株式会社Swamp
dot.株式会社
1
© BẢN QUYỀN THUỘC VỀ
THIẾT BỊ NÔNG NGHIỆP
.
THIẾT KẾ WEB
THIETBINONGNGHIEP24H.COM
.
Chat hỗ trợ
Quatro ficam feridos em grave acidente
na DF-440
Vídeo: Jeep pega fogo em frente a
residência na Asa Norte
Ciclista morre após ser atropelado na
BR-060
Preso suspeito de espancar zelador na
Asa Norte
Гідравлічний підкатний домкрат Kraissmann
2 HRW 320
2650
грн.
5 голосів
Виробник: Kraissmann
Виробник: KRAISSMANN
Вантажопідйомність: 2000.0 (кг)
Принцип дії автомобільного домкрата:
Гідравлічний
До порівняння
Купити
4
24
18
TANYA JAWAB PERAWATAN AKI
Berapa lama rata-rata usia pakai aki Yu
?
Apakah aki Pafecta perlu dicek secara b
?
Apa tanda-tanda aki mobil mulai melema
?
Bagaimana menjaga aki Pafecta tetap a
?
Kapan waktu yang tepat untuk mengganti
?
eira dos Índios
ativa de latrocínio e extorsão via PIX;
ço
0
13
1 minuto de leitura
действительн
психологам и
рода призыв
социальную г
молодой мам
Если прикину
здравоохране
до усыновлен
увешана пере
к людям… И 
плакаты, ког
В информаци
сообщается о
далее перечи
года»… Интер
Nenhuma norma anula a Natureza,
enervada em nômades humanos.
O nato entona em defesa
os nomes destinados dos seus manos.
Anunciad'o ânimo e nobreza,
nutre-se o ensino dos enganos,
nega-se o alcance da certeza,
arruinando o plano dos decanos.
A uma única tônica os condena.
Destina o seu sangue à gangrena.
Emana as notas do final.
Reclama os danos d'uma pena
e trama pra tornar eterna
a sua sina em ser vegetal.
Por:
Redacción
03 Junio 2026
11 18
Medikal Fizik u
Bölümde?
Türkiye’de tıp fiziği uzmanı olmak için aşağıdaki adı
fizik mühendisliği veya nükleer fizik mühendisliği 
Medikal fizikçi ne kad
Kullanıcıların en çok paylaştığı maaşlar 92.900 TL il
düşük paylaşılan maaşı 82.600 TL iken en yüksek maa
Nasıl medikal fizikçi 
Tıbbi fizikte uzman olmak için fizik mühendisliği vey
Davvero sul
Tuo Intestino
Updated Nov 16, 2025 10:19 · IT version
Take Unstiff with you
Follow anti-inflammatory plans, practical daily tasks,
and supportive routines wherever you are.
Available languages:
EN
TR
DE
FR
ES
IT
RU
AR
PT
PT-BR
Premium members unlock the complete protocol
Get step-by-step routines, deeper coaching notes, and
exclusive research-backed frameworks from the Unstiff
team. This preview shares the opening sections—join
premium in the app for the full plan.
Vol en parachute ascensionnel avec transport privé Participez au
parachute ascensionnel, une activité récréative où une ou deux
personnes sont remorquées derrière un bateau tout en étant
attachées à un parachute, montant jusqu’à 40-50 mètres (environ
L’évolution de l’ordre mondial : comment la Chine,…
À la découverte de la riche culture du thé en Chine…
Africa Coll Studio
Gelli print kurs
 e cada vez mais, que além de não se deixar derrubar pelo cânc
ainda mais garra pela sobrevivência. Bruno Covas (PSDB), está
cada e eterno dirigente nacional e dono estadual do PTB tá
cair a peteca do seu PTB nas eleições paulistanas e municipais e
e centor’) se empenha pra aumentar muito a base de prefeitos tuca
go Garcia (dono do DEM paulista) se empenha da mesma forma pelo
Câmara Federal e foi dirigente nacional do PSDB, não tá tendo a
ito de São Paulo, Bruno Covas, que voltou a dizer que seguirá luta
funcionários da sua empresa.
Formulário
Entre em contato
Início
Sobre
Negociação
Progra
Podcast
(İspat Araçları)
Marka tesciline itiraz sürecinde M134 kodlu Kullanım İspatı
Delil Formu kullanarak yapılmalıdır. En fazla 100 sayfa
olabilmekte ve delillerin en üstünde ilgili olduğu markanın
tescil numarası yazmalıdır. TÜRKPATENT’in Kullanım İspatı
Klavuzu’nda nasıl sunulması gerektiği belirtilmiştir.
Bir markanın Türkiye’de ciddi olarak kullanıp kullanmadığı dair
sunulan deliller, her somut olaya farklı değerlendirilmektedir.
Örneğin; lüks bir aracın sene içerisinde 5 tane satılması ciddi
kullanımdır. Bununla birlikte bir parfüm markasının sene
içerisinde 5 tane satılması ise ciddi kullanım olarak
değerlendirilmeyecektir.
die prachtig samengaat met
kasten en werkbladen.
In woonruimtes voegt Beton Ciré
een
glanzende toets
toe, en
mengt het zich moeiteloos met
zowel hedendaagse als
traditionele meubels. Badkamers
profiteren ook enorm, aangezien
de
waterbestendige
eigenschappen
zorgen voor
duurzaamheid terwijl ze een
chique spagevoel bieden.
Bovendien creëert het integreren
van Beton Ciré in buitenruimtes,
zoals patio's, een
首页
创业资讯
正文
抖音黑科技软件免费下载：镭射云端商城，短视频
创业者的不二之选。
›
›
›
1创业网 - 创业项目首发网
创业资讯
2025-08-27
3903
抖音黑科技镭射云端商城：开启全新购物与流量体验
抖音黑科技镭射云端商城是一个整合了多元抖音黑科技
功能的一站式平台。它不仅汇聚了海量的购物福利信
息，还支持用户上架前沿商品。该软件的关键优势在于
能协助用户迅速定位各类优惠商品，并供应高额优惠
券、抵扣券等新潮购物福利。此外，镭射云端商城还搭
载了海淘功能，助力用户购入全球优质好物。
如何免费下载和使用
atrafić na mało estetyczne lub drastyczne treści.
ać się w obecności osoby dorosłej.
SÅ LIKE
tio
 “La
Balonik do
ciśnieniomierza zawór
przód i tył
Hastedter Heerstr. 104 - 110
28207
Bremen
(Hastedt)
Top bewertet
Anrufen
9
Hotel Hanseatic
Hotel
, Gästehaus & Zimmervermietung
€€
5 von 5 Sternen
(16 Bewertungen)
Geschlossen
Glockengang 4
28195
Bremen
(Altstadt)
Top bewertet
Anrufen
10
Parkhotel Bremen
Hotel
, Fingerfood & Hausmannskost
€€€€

- - - - - - -

YOUR GOAL ::
Reproduce the listing above exactly, but only from its first line through the line holding "Take Unstiff with you"; both of those lines are included.

RESULT OF THE TASK ::
株式会社Swamp
dot.株式会社
1
© BẢN QUYỀN THUỘC VỀ
THIẾT BỊ NÔNG NGHIỆP
.
THIẾT KẾ WEB
THIETBINONGNGHIEP24H.COM
.
Chat hỗ trợ
Quatro ficam feridos em grave acidente
na DF-440
Vídeo: Jeep pega fogo em frente a
residência na Asa Norte
Ciclista morre após ser atropelado na
BR-060
Preso suspeito de espancar zelador na
Asa Norte
Гідравлічний підкатний домкрат Kraissmann
2 HRW 320
2650
грн.
5 голосів
Виробник: Kraissmann
Виробник: KRAISSMANN
Вантажопідйомність: 2000.0 (кг)
Принцип дії автомобільного домкрата:
Гідравлічний
До порівняння
Купити
4
24
18
TANYA JAWAB PERAWATAN AKI
Berapa lama rata-rata usia pakai aki Yu
?
Apakah aki Pafecta perlu dicek secara b
?
Apa tanda-tanda aki mobil mulai melema
?
Bagaimana menjaga aki Pafecta tetap a
?
Kapan waktu yang tepat untuk mengganti
?
eira dos Índios
ativa de latrocínio e extorsão via PIX;
ço
0
13
1 minuto de leitura
действительн
психологам и
рода призыв
социальную г
молодой мам
Если прикину
здравоохране
до усыновлен
увешана пере
к людям… И 
плакаты, ког
В информаци
сообщается о
далее перечи
года»… Интер
Nenhuma norma anula a Natureza,
enervada em nômades humanos.
O nato entona em defesa
os nomes destinados dos seus manos.
Anunciad'o ânimo e nobreza,
nutre-se o ensino dos enganos,
nega-se o alcance da certeza,
arruinando o plano dos decanos.
A uma única tônica os condena.
Destina o seu sangue à gangrena.
Emana as notas do final.
Reclama os danos d'uma pena
e trama pra tornar eterna
a sua sina em ser vegetal.
Por:
Redacción
03 Junio 2026
11 18
Medikal Fizik u
Bölümde?
Türkiye’de tıp fiziği uzmanı olmak için aşağıdaki adı
fizik mühendisliği veya nükleer fizik mühendisliği 
Medikal fizikçi ne kad
Kullanıcıların en çok paylaştığı maaşlar 92.900 TL il
düşük paylaşılan maaşı 82.600 TL iken en yüksek maa
Nasıl medikal fizikçi 
Tıbbi fizikte uzman olmak için fizik mühendisliği vey
Davvero sul
Tuo Intestino
Updated Nov 16, 2025 10:19 · IT version
Take Unstiff with you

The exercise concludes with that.